Ты меня видишь, но это — секрет.
Большой.
— …кроме розы…
— Ой!
— Что с тобой? — Призраки играли, кружили, водили, касались друг друга и Гавела, показывались, словно желали, чтобы он разглядел их лица.
Множество лиц.
И множество имен, которые были забыты…
— …влюблена…
— …в кого?
Рыженькая ромашка смотрит искоса, робко, не веря, что получила свободу. И к Гавелу идет на цыпочках. Он же смотрит на бледные ножки, на красные следы, которые остаются за ними.
— В короля моего, — отвечает девушка-ромашка на ухо. И, обвив шею руками, просит: — Зачем они меня отдали? Мне здесь было плохо… мне здесь было так плохо…
— Все закончилось, — шепотом сказал Гавел и погладил призрака.
Он знал, что сие невозможно, но… ленты призрачных волос струились сквозь пальцы… и волосы были теплыми, и сама она, давным-давно исчезнувшая девушка, вдруг ненадолго ожила:
— Поцелуй. — Она просила, глядя в глаза, и собственные ее были ярко-зелеными, травянистыми. — Пожалуйста… всего один поцелуй…
От губ ее пахло той же травой.
И ромашкой.
Она исчезла, прежде чем Гавел успел пообещать, что всенепременно найдет ее могилу. И позаботится о том, чтобы останки должным образом перезахоронили.
А может, и к лучшему, что не успел.
На губах остался привкус крови.
И… пускай себе… ему не жаль, а она побыла немного живой.
— Вот бестолочь, — сплевывая красную слюну, сказал Аврелий Яковлевич.
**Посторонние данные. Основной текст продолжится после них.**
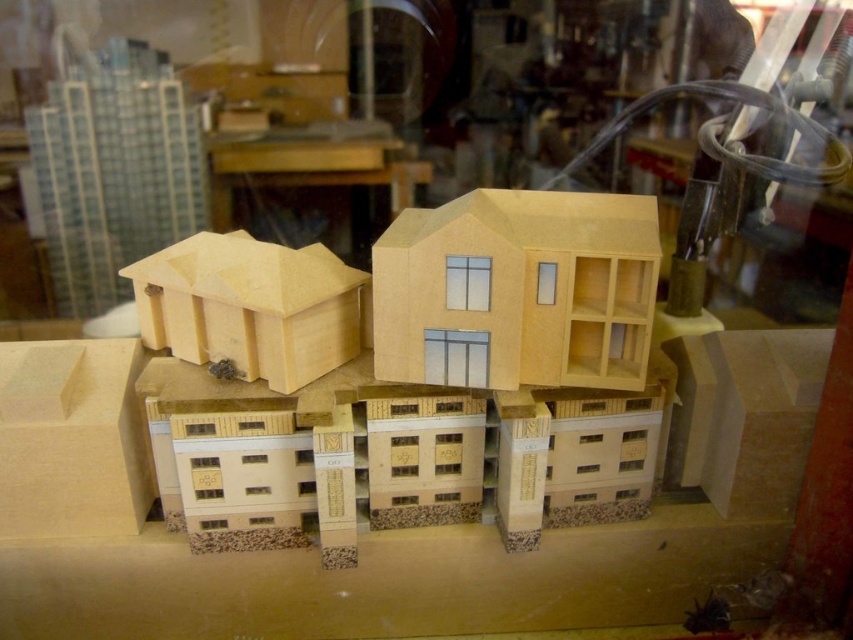
Question: Considering the relative positions of clear glass window at center and transparent glass shop window at center in the image provided, where is clear glass window at center located with respect to transparent glass shop window at center?

Choices:
 (A) below
 (B) above

Answer: (B)

Question: Can you confirm if clear glass window at center is bigger than transparent glass shop window at center?

Choices:
 (A) no
 (B) yes

Answer: (B)

Question: Does clear glass shop window at center have a lesser width compared to clear glass window at center?

Choices:
 (A) yes
 (B) no

Answer: (B)

Question: Among these points, which one is farthest from the camera?

Choices:
 (A) (459, 346)
 (B) (448, 289)
 (C) (540, 276)

Answer: (A)

Question: Which of the following is the closest to the observer?

Choices:
 (A) (550, 305)
 (B) (468, 307)
 (C) (428, 355)

Answer: (B)

Question: Which object appears closest to the camera in this image?

Choices:
 (A) clear glass shop window at center
 (B) transparent glass shop window at center
 (C) clear glass window at center

Answer: (C)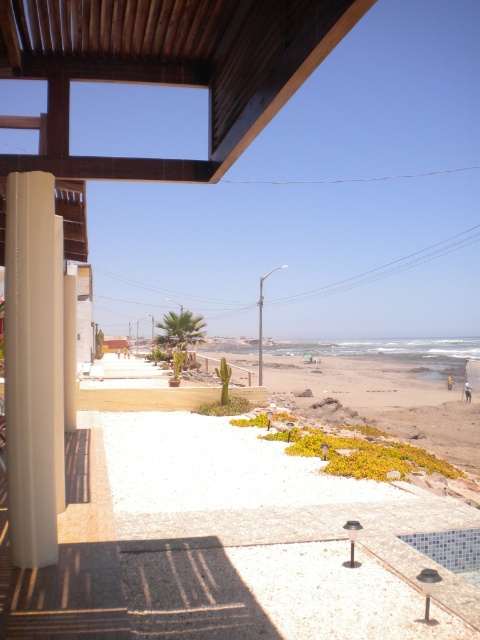
You are designing a garden layout and need to place the green succulent at center and the beige textured balcony at left. Considering their sizes, which object should you allocate more space for?

The green succulent at center has a larger size compared to the beige textured balcony at left, so you should allocate more space for the green succulent at center.

You are standing on the patio and want to walk towards the ocean. Which object, the white glossy pillar at left or the beige textured balcony at left, should you pass by first?

You should pass by the beige textured balcony at left first because the white glossy pillar at left is to the right of the beige textured balcony at left, so the balcony is on the left side closer to your starting position.

You are standing on the patio and want to place a small statue between the white glossy pillar at left and the green succulent at center. Based on their positions, where should the statue be placed?

The white glossy pillar at left is above the green succulent at center, so the statue should be placed below the white glossy pillar at left and above the green succulent at center to be between them.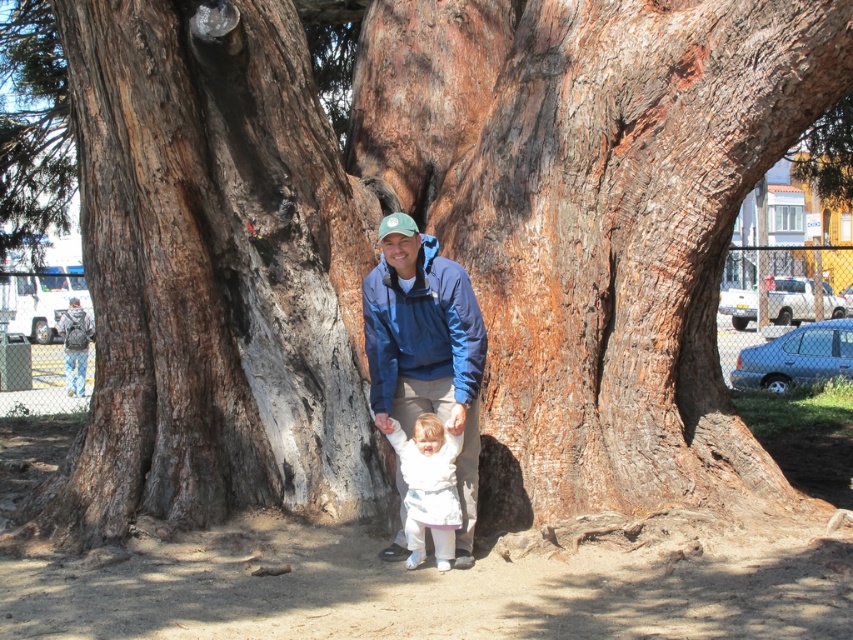
You are a photographer trying to capture a photo of the dark brown rough bark at center and the blue fabric jacket at center. Based on their positions, which object should you focus on first to ensure both are in sharp focus?

The dark brown rough bark at center is above the blue fabric jacket at center, so focusing on the bark first will ensure both are in sharp focus as it is closer to the camera.

You are a photographer trying to capture a photo of the blue fabric jacket at center and the white soft baby at center. Since you want to ensure both are in focus, you need to know their relative sizes. Which one is bigger?

The blue fabric jacket at center has a larger size compared to the white soft baby at center, so the blue fabric jacket at center is bigger.

You are standing in front of the tree and want to touch the dark brown rough bark at center. However, there is a blue fabric jacket at center in the way. Can you reach the bark without moving the jacket?

The dark brown rough bark at center is further to the viewer than the blue fabric jacket at center, so you can reach it without moving the jacket because it is closer to you.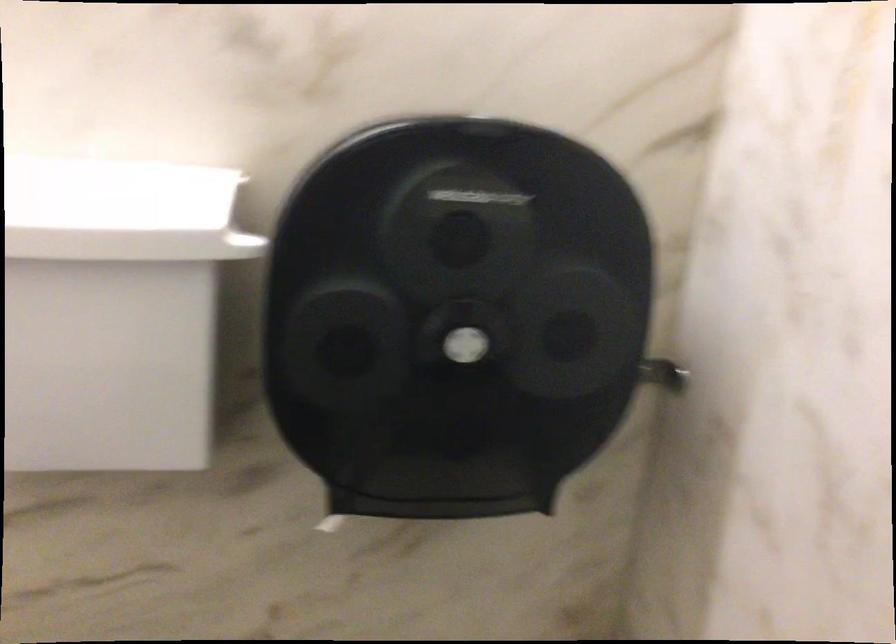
Он еще не поднялся, стоял на четвереньках, некрасиво выгнув спину, и слюна не сплевывалась, но нитями стекала на пол. — Другая такая возьмет и выпьет досуха…
— Ага. — Гавел не спорил.
Возьмет и выпьет.
Досуха.
Он был жив, что само по себе было странно и одновременно удивительно. Занемевшие пальцы разжались, и проклятое зеркало упало на пол.
Не разбилось.
Но королевич, размазывая юшку по лицу, которое от того стало еще более непривлекательным — а кого и когда красил разбитый нос? — сказал:
— Вы бы поаккуратней, пан ведьмак, уж простите, не знаю вашего имени…
— Гавел…
— А по батюшке? — Его высочество помогли подняться панночкам.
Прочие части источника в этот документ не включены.